さらに甘い、猫なで声で、愛は囁いてきた。そして、軽くキスをしてきた。その瞬間、はっと我に返り、愛を突き飛ばした。

「な、何するんだよ」

口をごしごしとふく。
愛はにっこり笑って、泉に近づいた。

「ねぇ、泉さん。今、彼女いないんでしょ?私も、今、彼氏がいなくって寂しいんだ」

そっと首に腕を回してきた。
妖しい微笑を浮かべ、泉の肩に、顔を寄せた。

「寂しい者同士、お互い、慰めあいましょうよ」

甘く囁く誘惑の声。思わずのどがなった。
愛の腰に手を回し、そのまま愛をベッドへ押し倒した。そっと愛は目を閉じた。
柔らかい肌、奈緒とは違うが、甘い匂い。このまま先に進んでしまえば、奈緒のことは忘れられるだろうか。

そう思って、愛の唇に、自分の唇を重ねた。

『泉君』

重ねた。

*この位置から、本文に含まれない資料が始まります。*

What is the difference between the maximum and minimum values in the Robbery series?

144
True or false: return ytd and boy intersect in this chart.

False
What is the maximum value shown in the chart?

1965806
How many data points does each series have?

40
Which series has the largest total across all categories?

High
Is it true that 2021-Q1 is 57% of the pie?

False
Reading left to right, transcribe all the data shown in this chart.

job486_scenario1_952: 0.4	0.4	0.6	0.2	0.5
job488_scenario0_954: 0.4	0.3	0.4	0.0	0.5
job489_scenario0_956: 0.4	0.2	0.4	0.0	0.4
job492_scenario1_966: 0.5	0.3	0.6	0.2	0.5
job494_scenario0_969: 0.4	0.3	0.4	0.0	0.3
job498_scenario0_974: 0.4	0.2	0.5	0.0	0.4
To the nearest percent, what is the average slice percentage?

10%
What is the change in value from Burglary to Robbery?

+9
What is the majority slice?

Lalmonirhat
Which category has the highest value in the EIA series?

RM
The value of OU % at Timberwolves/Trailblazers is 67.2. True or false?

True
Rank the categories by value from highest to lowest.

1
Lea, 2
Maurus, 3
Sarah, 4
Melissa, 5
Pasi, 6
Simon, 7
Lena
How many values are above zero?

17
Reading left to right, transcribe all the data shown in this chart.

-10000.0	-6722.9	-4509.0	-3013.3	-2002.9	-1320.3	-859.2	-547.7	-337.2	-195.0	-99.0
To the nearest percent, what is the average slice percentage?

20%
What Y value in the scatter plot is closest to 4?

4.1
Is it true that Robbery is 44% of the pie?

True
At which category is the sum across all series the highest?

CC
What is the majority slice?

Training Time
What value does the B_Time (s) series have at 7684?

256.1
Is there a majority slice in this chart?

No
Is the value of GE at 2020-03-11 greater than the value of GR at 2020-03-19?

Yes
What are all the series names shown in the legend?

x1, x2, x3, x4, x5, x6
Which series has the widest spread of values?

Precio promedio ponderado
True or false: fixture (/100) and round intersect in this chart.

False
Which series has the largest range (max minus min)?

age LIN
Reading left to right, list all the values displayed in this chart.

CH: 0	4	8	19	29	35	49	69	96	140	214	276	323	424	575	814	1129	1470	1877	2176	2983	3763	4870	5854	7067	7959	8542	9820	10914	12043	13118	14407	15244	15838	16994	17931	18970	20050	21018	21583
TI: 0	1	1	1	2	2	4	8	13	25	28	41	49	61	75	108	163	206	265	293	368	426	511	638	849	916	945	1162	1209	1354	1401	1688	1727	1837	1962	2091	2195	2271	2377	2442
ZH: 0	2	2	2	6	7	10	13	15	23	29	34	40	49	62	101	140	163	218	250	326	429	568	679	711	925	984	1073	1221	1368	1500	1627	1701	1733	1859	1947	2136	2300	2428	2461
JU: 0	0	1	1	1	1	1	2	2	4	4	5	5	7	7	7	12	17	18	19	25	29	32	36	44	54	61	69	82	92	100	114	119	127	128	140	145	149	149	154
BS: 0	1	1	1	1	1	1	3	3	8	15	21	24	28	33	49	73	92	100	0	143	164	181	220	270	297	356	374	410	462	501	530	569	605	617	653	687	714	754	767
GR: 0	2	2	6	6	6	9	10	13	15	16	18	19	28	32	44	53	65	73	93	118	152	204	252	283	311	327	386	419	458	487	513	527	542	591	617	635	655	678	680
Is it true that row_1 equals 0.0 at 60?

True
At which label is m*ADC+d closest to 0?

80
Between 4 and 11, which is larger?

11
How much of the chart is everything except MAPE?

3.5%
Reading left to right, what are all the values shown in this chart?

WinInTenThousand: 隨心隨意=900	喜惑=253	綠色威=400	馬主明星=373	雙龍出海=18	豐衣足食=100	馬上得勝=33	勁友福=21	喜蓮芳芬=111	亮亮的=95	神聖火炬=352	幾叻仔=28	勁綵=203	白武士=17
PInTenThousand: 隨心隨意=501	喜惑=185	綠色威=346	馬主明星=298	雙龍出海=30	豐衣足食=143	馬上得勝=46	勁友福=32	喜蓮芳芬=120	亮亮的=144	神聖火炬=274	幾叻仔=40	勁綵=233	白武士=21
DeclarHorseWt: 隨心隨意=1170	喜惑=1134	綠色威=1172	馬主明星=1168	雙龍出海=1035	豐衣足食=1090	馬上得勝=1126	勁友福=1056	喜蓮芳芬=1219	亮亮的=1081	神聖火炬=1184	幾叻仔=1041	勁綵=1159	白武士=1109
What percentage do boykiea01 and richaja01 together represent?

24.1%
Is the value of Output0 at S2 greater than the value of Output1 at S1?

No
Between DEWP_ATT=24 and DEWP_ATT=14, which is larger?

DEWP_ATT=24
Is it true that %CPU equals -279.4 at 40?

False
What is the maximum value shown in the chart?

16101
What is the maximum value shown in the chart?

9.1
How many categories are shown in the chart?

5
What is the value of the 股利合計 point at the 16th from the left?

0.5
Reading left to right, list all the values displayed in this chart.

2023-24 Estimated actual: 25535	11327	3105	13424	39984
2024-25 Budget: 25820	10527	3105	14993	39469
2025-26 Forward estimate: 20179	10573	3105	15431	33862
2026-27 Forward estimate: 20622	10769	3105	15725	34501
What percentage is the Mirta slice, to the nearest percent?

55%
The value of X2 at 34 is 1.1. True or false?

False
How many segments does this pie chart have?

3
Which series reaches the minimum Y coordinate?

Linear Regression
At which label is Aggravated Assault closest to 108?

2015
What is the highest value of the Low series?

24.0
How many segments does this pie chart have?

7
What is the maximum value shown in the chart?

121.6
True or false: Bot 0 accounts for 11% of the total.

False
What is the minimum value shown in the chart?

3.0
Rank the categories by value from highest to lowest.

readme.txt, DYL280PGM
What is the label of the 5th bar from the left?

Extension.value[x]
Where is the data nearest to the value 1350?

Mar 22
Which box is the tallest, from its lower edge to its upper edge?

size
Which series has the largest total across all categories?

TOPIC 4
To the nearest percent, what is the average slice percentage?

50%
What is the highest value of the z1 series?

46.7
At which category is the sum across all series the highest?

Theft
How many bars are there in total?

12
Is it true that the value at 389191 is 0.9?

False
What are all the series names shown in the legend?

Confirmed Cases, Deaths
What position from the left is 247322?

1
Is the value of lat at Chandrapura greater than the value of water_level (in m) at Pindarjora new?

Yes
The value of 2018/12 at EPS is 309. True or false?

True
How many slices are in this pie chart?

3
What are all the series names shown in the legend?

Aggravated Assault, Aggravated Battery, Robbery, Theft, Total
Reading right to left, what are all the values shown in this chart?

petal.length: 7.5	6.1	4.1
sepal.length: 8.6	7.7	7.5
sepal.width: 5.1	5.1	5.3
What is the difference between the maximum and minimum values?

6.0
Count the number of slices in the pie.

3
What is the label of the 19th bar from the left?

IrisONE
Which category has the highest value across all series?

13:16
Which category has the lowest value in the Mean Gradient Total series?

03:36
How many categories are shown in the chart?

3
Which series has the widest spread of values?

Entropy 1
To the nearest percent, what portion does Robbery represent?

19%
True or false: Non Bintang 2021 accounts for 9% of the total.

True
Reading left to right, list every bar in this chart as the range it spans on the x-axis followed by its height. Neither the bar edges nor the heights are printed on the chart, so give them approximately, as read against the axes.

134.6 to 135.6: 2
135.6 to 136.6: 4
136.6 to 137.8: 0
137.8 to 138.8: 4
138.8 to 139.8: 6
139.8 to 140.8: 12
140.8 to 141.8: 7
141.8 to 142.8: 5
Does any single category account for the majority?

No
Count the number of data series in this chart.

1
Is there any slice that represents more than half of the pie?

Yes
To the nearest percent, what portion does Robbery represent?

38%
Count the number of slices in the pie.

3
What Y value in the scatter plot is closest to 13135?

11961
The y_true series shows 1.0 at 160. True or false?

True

重ねてしまった。
その瞬間、奈緒が自分を呼ぶ声が聞こえた気がした。
思わず愛から離れた。

「どうしたの?」

起き上がる愛。

『泉君』

にこにこと、恥ずかしそうに笑いながら、自分を呼ぶ、奈緒の姿が、愛の後ろに見えた気がした。

「泉さん?」

愛に呼ばれた瞬間、奈緒が泣き崩れた瞬間を思い出した。

・・・・怖かったと、不安でたまらなかったと泣き崩れた奈緒の顔を。